## TASK REQUIREMENTS
Could you repeat every line below exactly, skipping the images?

## DATA EXCERPT
[Start of section]

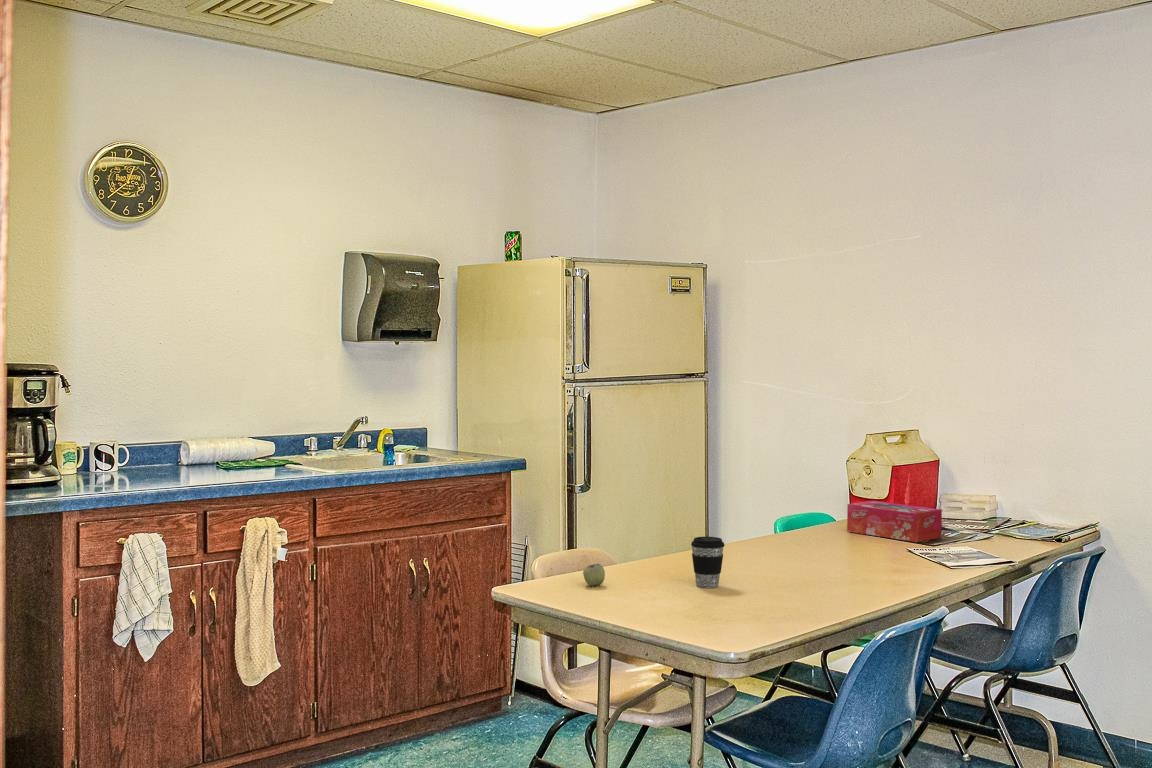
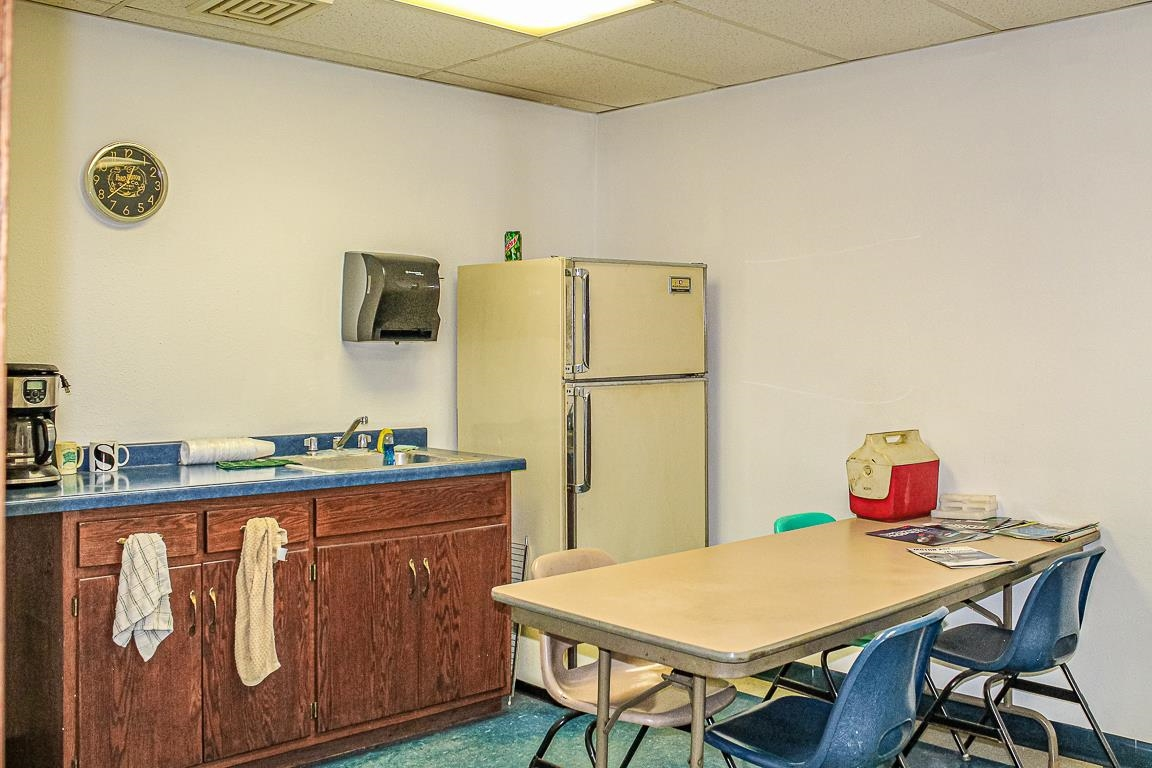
- apple [582,563,606,587]
- tissue box [846,500,943,543]
- coffee cup [690,536,726,589]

[End of section]

## COMPLETED EXERCISE
- apple [582,563,606,587]
- tissue box [846,500,943,543]
- coffee cup [690,536,726,589]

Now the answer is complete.